## [Action item]
Determine how many lines below include the string "digitalnih". Reply with the number only.

## [Provided material]
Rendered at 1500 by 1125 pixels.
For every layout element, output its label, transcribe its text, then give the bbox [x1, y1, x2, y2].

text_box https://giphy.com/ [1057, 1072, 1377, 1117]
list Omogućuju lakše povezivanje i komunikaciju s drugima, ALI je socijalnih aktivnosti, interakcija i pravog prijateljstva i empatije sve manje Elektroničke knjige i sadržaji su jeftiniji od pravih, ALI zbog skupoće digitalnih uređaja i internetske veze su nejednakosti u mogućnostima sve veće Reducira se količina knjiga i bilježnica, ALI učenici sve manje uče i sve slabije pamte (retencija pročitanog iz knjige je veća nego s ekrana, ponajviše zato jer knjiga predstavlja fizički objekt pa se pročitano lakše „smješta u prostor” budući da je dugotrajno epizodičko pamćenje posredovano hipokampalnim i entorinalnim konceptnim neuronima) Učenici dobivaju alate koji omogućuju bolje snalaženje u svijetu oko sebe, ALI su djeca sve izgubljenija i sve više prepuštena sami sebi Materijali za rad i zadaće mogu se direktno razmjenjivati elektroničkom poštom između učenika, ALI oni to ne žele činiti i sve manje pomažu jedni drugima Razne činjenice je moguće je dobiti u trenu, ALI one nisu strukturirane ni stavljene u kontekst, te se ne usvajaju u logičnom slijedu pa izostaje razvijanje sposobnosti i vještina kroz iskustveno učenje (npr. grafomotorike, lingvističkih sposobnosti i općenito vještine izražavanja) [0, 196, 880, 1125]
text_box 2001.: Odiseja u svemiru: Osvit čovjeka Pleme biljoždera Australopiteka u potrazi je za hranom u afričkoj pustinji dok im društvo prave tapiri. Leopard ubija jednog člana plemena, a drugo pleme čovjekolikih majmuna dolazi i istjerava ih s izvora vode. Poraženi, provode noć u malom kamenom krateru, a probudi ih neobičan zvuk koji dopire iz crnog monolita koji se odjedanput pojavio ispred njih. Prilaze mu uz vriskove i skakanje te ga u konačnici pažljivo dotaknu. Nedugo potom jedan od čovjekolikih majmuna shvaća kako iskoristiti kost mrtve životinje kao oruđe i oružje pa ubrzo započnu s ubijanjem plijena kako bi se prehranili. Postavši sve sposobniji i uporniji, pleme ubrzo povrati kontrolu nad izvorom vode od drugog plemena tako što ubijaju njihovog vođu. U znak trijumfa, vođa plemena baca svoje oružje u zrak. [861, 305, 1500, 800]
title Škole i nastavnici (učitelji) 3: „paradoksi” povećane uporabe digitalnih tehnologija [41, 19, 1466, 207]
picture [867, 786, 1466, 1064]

## [Exercise response]
2